→ Task directions
Gather all lines in the records below that include the word "deployed".

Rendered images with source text
<<<<

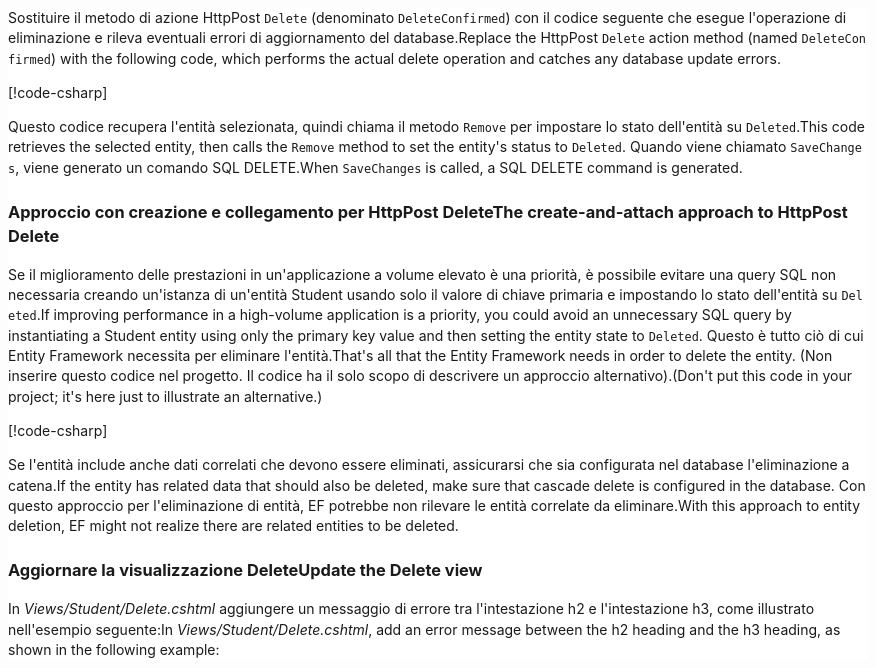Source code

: <span data-ttu-id="bc463-269">Sostituire il metodo di azione HttpPost `Delete` (denominato `DeleteConfirmed`) con il codice seguente che esegue l'operazione di eliminazione e rileva eventuali errori di aggiornamento del database.</span><span class="sxs-lookup"><span data-stu-id="bc463-269">Replace the HttpPost `Delete` action method (named `DeleteConfirmed`) with the following code, which performs the actual delete operation and catches any database update errors.</span></span>

[!code-csharp[](intro/samples/cu/Controllers/StudentsController.cs?name=snippet_DeleteWithReadFirst&highlight=6,8-11,13-14,18-23)]

<span data-ttu-id="bc463-270">Questo codice recupera l'entità selezionata, quindi chiama il metodo `Remove` per impostare lo stato dell'entità su `Deleted`.</span><span class="sxs-lookup"><span data-stu-id="bc463-270">This code retrieves the selected entity, then calls the `Remove` method to set the entity's status to `Deleted`.</span></span> <span data-ttu-id="bc463-271">Quando viene chiamato `SaveChanges`, viene generato un comando SQL DELETE.</span><span class="sxs-lookup"><span data-stu-id="bc463-271">When `SaveChanges` is called, a SQL DELETE command is generated.</span></span>

### <a name="the-create-and-attach-approach-to-httppost-delete"></a><span data-ttu-id="bc463-272">Approccio con creazione e collegamento per HttpPost Delete</span><span class="sxs-lookup"><span data-stu-id="bc463-272">The create-and-attach approach to HttpPost Delete</span></span>

<span data-ttu-id="bc463-273">Se il miglioramento delle prestazioni in un'applicazione a volume elevato è una priorità, è possibile evitare una query SQL non necessaria creando un'istanza di un'entità Student usando solo il valore di chiave primaria e impostando lo stato dell'entità su `Deleted`.</span><span class="sxs-lookup"><span data-stu-id="bc463-273">If improving performance in a high-volume application is a priority, you could avoid an unnecessary SQL query by instantiating a Student entity using only the primary key value and then setting the entity state to `Deleted`.</span></span> <span data-ttu-id="bc463-274">Questo è tutto ciò di cui Entity Framework necessita per eliminare l'entità.</span><span class="sxs-lookup"><span data-stu-id="bc463-274">That's all that the Entity Framework needs in order to delete the entity.</span></span> <span data-ttu-id="bc463-275">(Non inserire questo codice nel progetto. Il codice ha il solo scopo di descrivere un approccio alternativo).</span><span class="sxs-lookup"><span data-stu-id="bc463-275">(Don't put this code in your project; it's here just to illustrate an alternative.)</span></span>

[!code-csharp[](intro/samples/cu/Controllers/StudentsController.cs?name=snippet_DeleteWithoutReadFirst&highlight=7-8)]

<span data-ttu-id="bc463-276">Se l'entità include anche dati correlati che devono essere eliminati, assicurarsi che sia configurata nel database l'eliminazione a catena.</span><span class="sxs-lookup"><span data-stu-id="bc463-276">If the entity has related data that should also be deleted, make sure that cascade delete is configured in the database.</span></span> <span data-ttu-id="bc463-277">Con questo approccio per l'eliminazione di entità, EF potrebbe non rilevare le entità correlate da eliminare.</span><span class="sxs-lookup"><span data-stu-id="bc463-277">With this approach to entity deletion, EF might not realize there are related entities to be deleted.</span></span>

### <a name="update-the-delete-view"></a><span data-ttu-id="bc463-278">Aggiornare la visualizzazione Delete</span><span class="sxs-lookup"><span data-stu-id="bc463-278">Update the Delete view</span></span>

<span data-ttu-id="bc463-279">In *Views/Student/Delete.cshtml* aggiungere un messaggio di errore tra l'intestazione h2 e l'intestazione h3, come illustrato nell'esempio seguente:</span><span class="sxs-lookup"><span data-stu-id="bc463-279">In *Views/Student/Delete.cshtml*, add an error message between the h2 heading and the h3 heading, as shown in the following example:</span></span>
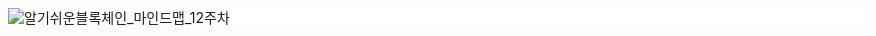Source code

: 
![알기쉬운블록체인_마인드맵_12주차](https://user-images.githubusercontent.com/54266900/69702744-3c3f3100-1133-11ea-91c2-44ceac54e72b.jpg)






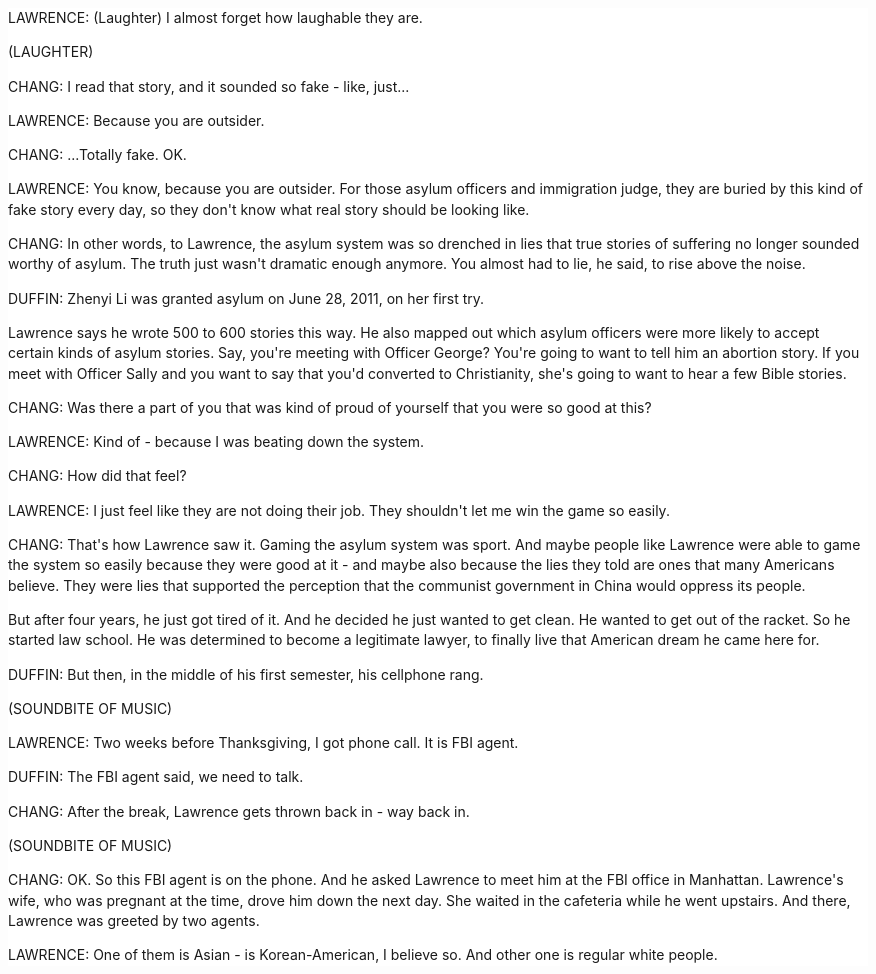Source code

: LAWRENCE: (Laughter) I almost forget how laughable they are.

(LAUGHTER)

CHANG: I read that story, and it sounded so fake - like, just...

LAWRENCE: Because you are outsider.

CHANG: ...Totally fake. OK.

LAWRENCE: You know, because you are outsider. For those asylum officers and immigration judge, they are buried by this kind of fake story every day, so they don't know what real story should be looking like.

CHANG: In other words, to Lawrence, the asylum system was so drenched in lies that true stories of suffering no longer sounded worthy of asylum. The truth just wasn't dramatic enough anymore. You almost had to lie, he said, to rise above the noise.

DUFFIN: Zhenyi Li was granted asylum on June 28, 2011, on her first try.

Lawrence says he wrote 500 to 600 stories this way. He also mapped out which asylum officers were more likely to accept certain kinds of asylum stories. Say, you're meeting with Officer George? You're going to want to tell him an abortion story. If you meet with Officer Sally and you want to say that you'd converted to Christianity, she's going to want to hear a few Bible stories.

CHANG: Was there a part of you that was kind of proud of yourself that you were so good at this?

LAWRENCE: Kind of - because I was beating down the system.

CHANG: How did that feel?

LAWRENCE: I just feel like they are not doing their job. They shouldn't let me win the game so easily.

CHANG: That's how Lawrence saw it. Gaming the asylum system was sport. And maybe people like Lawrence were able to game the system so easily because they were good at it - and maybe also because the lies they told are ones that many Americans believe. They were lies that supported the perception that the communist government in China would oppress its people.

But after four years, he just got tired of it. And he decided he just wanted to get clean. He wanted to get out of the racket. So he started law school. He was determined to become a legitimate lawyer, to finally live that American dream he came here for.

DUFFIN: But then, in the middle of his first semester, his cellphone rang.

(SOUNDBITE OF MUSIC)

LAWRENCE: Two weeks before Thanksgiving, I got phone call. It is FBI agent.

DUFFIN: The FBI agent said, we need to talk.

CHANG: After the break, Lawrence gets thrown back in - way back in.

(SOUNDBITE OF MUSIC)

CHANG: OK. So this FBI agent is on the phone. And he asked Lawrence to meet him at the FBI office in Manhattan. Lawrence's wife, who was pregnant at the time, drove him down the next day. She waited in the cafeteria while he went upstairs. And there, Lawrence was greeted by two agents.

LAWRENCE: One of them is Asian - is Korean-American, I believe so. And other one is regular white people.
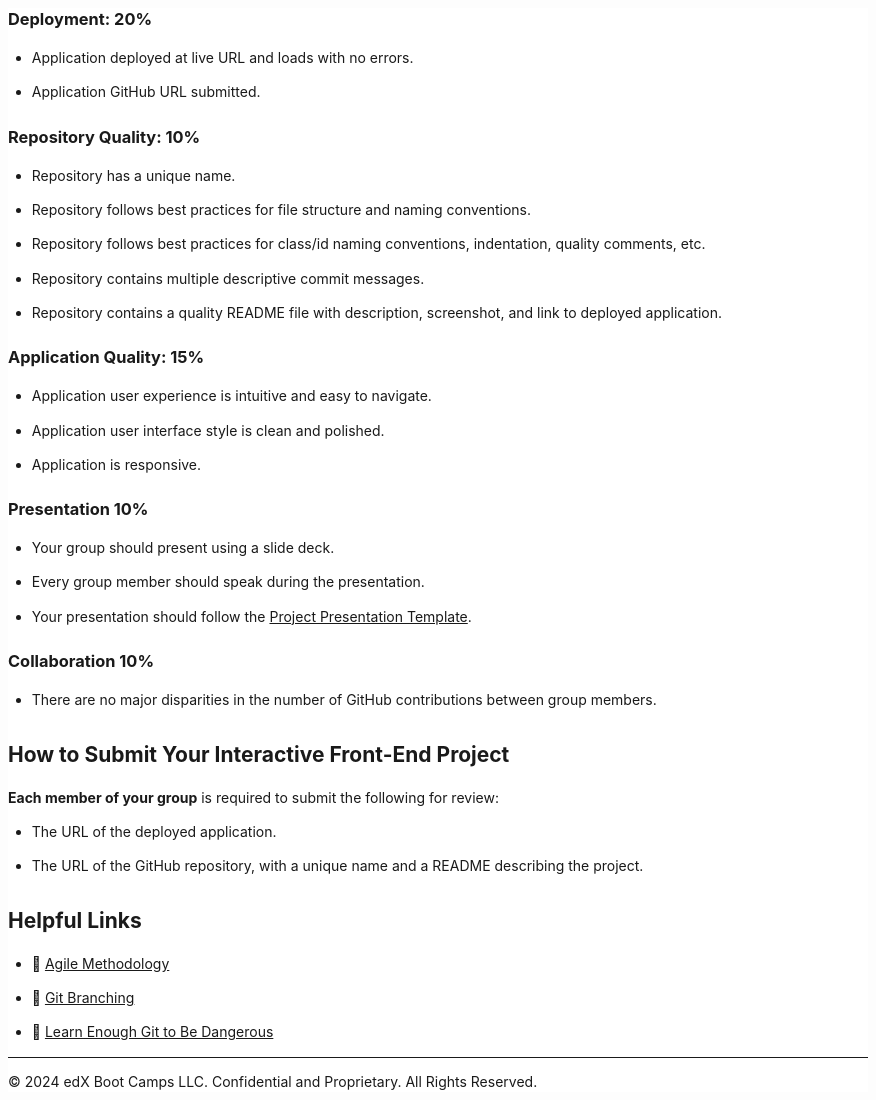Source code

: ### Deployment: 20%

- Application deployed at live URL and loads with no errors.

- Application GitHub URL submitted.

### Repository Quality: 10%

- Repository has a unique name.

- Repository follows best practices for file structure and naming conventions.

- Repository follows best practices for class/id naming conventions, indentation, quality comments, etc.

- Repository contains multiple descriptive commit messages.

- Repository contains a quality README file with description, screenshot, and link to deployed application.

### Application Quality: 15%

- Application user experience is intuitive and easy to navigate.

- Application user interface style is clean and polished.

- Application is responsive.

### Presentation 10%

- Your group should present using a slide deck.

- Every group member should speak during the presentation.

- Your presentation should follow the [Project Presentation Template](https://docs.google.com/presentation/d/10QaO9KH8HtUXj__81ve0SZcpO5DbMbqqQr4iPpbwKks/edit?usp=sharing).

### Collaboration 10%

- There are no major disparities in the number of GitHub contributions between group members.

## How to Submit Your Interactive Front-End Project

**Each member of your group** is required to submit the following for review:

- The URL of the deployed application.

- The URL of the GitHub repository, with a unique name and a README describing the project.

## Helpful Links

- 📖 [Agile Methodology](https://en.wikipedia.org/wiki/Agile_software_development)

- 📖 [Git Branching](https://git-scm.com/book/en/v2/Git-Branching-Branching-Workflows)

- 📖 [Learn Enough Git to Be Dangerous](https://www.learnenough.com/git-tutorial/getting_started)

---

© 2024 edX Boot Camps LLC. Confidential and Proprietary. All Rights Reserved.
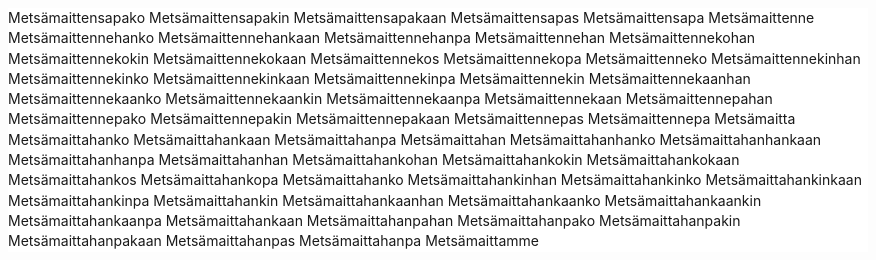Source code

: Metsämaittensapako
Metsämaittensapakin
Metsämaittensapakaan
Metsämaittensapas
Metsämaittensapa
Metsämaittenne
Metsämaittennehanko
Metsämaittennehankaan
Metsämaittennehanpa
Metsämaittennehan
Metsämaittennekohan
Metsämaittennekokin
Metsämaittennekokaan
Metsämaittennekos
Metsämaittennekopa
Metsämaittenneko
Metsämaittennekinhan
Metsämaittennekinko
Metsämaittennekinkaan
Metsämaittennekinpa
Metsämaittennekin
Metsämaittennekaanhan
Metsämaittennekaanko
Metsämaittennekaankin
Metsämaittennekaanpa
Metsämaittennekaan
Metsämaittennepahan
Metsämaittennepako
Metsämaittennepakin
Metsämaittennepakaan
Metsämaittennepas
Metsämaittennepa
Metsämaitta
Metsämaittahanko
Metsämaittahankaan
Metsämaittahanpa
Metsämaittahan
Metsämaittahanhanko
Metsämaittahanhankaan
Metsämaittahanhanpa
Metsämaittahanhan
Metsämaittahankohan
Metsämaittahankokin
Metsämaittahankokaan
Metsämaittahankos
Metsämaittahankopa
Metsämaittahanko
Metsämaittahankinhan
Metsämaittahankinko
Metsämaittahankinkaan
Metsämaittahankinpa
Metsämaittahankin
Metsämaittahankaanhan
Metsämaittahankaanko
Metsämaittahankaankin
Metsämaittahankaanpa
Metsämaittahankaan
Metsämaittahanpahan
Metsämaittahanpako
Metsämaittahanpakin
Metsämaittahanpakaan
Metsämaittahanpas
Metsämaittahanpa
Metsämaittamme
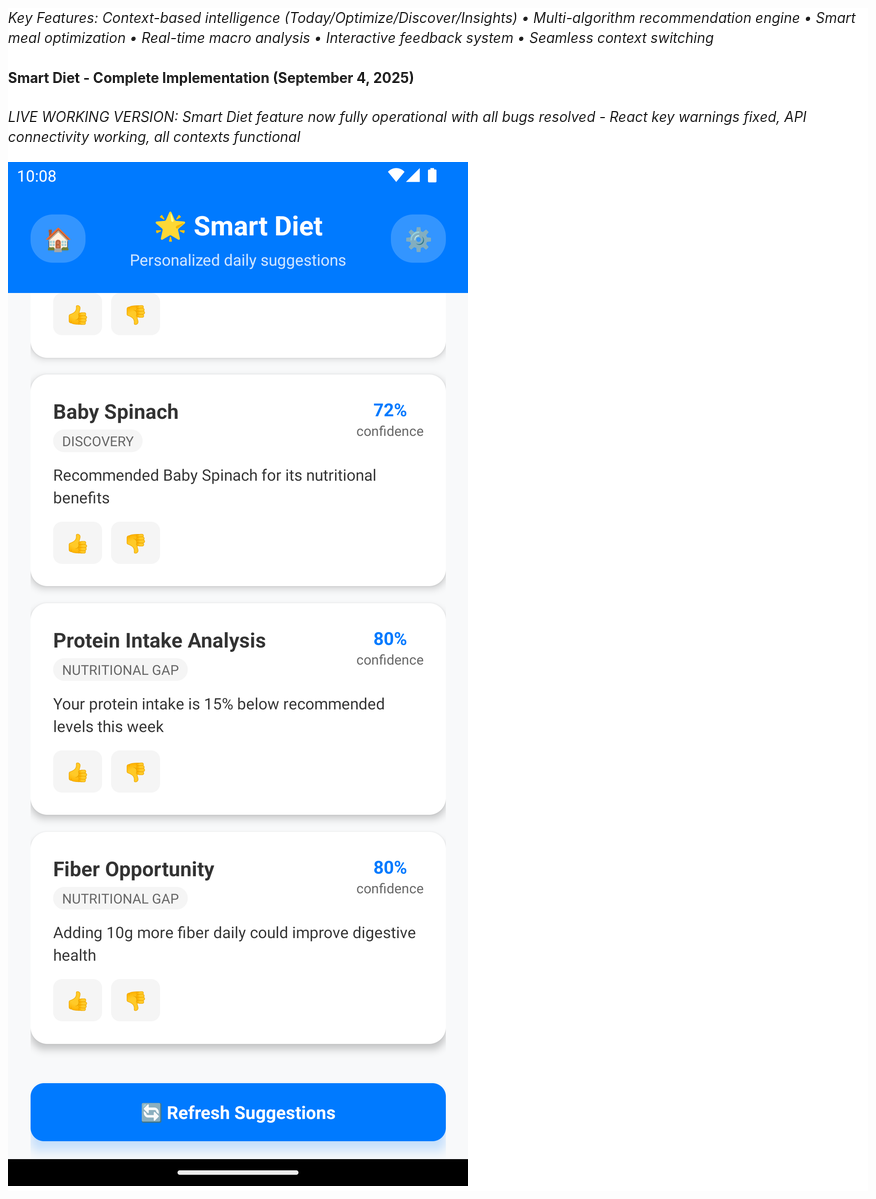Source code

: *Key Features: Context-based intelligence (Today/Optimize/Discover/Insights) • Multi-algorithm recommendation engine • Smart meal optimization • Real-time macro analysis • Interactive feedback system • Seamless context switching*

#### Smart Diet - Complete Implementation (September 4, 2025)
*LIVE WORKING VERSION: Smart Diet feature now fully operational with all bugs resolved - React key warnings fixed, API connectivity working, all contexts functional*

![Smart Diet AI Feature](screenshots/smart-diet-working-final.png)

>>>>

→ Output
- Application deployed at live URL and loads with no errors.
- Repository contains a quality README file with description, screenshot, and link to deployed application.
- The URL of the deployed application.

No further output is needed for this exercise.